“Well, how does it feel being 30?”
I’ve been asked that a couple of times over the past 2 1/2 weeks, and my answer is honest in its bewilderment: “It’s a little strange!” I don’t remember 20 or even 21 feeling quite this surreal. On the other hand, 20 and 21 were both a long time ago, so perhaps a faulty memory can be forgiven 😉
I resolved a couple of years ago that for my 30th birthday, I would dye my hair for the first time. Something about it sounded (to me) adventurous, glamorous, and womanly, as opposed to the number “30,” which sounds so much older and more austere than I actually feel. Dyeing my hair seemed like a great way to celebrate my birthday, something fun and exciting enough to stave off my existential dread over this particular birthday.
I know, I know, it probably sounds silly. “Age is just a number, right?” I’d ask myself. “Right,” I would answer back. And yet it still made me cringe…until last week, when I read the second chapter of Joy Clarkson’s new book, Aggressively Happy.
In the chapter “Flounder Well,” Joy talks about processing change, confusion, or the sense that our lives aren’t going the way we’d hoped or planned, in healthy and constructive ways. She describes an idea from improvisational theater, known as the “Yes, and” formula, and encourages her readers to invest in themselves physically, intellectually, and spiritually. It’s wonderful–I can’t recommend this chapter enough!
But in the section entitled “Don’t Be a Total Mess,” she also proposes something that proved quite radical for me:
“An adult is someone who is in charge of their life and who regards themself with the respect befitting that role. […] Being an adult doesn’t mean fitting into some predetermined box of how adults should live; it means relishing your role as queen (or king) of your life, creating a life of order and simplicity, which becomes a source of stability to others.” [emphasis mine]Joy Clarkson, “Aggressively Happy: A Realist’s Guide to Believing in the Goodness of Life”

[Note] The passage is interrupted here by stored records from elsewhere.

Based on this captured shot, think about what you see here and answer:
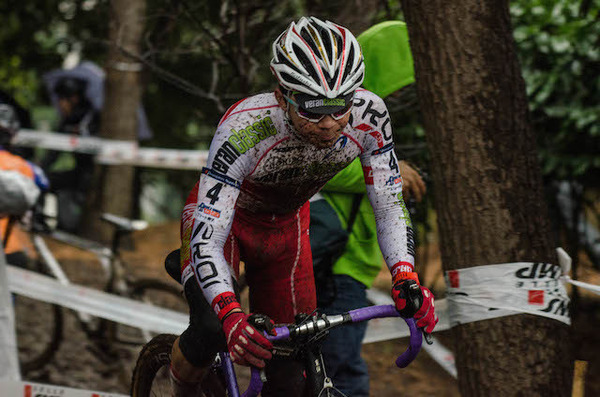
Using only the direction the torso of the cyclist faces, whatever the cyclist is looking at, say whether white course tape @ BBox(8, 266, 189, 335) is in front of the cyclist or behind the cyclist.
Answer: behind

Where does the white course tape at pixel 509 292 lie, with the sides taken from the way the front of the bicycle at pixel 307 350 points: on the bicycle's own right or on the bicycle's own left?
on the bicycle's own left

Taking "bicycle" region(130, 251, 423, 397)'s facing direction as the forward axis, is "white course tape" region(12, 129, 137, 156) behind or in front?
behind

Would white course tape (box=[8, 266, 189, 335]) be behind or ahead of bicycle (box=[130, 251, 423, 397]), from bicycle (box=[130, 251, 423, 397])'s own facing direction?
behind

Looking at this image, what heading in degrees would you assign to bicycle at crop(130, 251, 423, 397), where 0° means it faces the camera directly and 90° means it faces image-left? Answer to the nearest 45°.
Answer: approximately 315°

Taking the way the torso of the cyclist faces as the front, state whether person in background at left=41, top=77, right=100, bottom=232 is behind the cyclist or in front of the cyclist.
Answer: behind

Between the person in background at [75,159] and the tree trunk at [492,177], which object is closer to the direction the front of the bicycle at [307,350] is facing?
the tree trunk

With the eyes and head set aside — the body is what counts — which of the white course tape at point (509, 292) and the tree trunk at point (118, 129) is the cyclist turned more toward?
the white course tape

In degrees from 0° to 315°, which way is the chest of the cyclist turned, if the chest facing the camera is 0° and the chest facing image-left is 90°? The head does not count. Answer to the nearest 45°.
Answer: approximately 315°
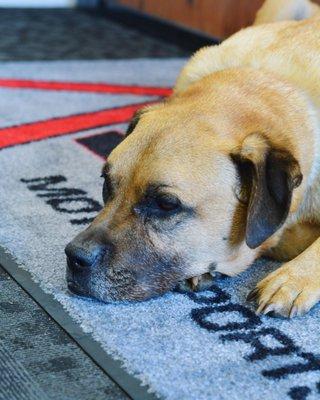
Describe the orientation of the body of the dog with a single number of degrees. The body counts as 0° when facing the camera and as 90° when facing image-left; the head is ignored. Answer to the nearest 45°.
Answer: approximately 45°
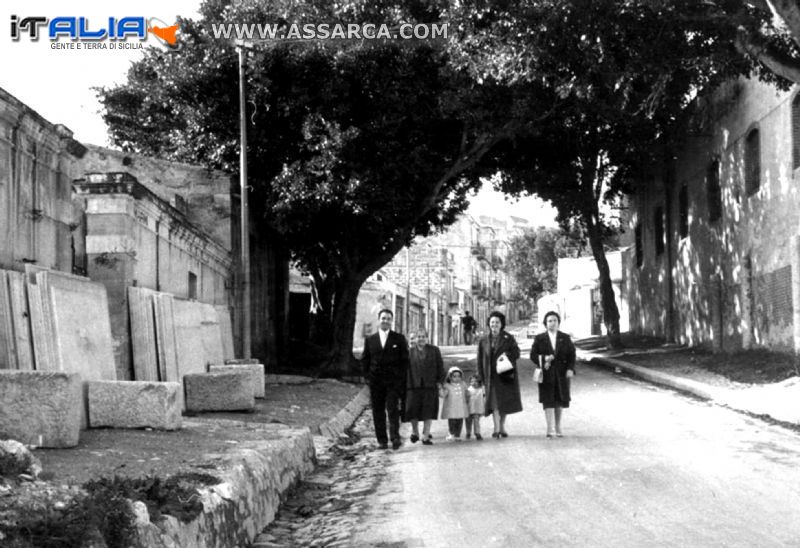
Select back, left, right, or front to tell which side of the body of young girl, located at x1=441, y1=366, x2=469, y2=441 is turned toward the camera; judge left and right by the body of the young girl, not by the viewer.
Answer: front

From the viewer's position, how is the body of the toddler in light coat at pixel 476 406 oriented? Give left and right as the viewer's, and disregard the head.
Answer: facing the viewer

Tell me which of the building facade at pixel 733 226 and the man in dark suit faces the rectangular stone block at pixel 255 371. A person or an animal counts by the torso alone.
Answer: the building facade

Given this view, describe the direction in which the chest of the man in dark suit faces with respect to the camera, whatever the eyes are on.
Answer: toward the camera

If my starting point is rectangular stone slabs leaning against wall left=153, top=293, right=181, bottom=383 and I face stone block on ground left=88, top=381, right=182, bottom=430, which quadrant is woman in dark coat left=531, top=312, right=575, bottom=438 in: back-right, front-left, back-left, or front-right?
front-left

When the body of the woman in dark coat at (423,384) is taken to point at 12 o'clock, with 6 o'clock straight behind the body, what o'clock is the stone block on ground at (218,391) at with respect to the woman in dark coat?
The stone block on ground is roughly at 4 o'clock from the woman in dark coat.

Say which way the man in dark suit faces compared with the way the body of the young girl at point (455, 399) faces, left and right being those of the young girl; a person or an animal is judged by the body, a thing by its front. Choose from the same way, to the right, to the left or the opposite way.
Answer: the same way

Thinking of myself in such courageous, empowered terms does not come naturally to me. But this passage reminded me that I do have the power and agency to burn that “predetermined Adulthood Box,” to embrace my life as it is, and to make something beautiful out of it with the tools God has abundantly given me. Being “the queen of my life” doesn’t mean I’m self-indulgent, heedless or arrogant. It simply means that I can (and should!) “regard myself with the respect that the responsibility I take for my own life merits.” I am a person who matters, and the strength and dignity of that knowledge allows me to love and serve others in a healthy, confident way.
So, how does it feel to be 30? It’s still a little strange. But I’m holding my head higher this week, stepping forward in faith, and bringing more cosmos to the chaos of my own life.
That’s got to be a big step in the right direction.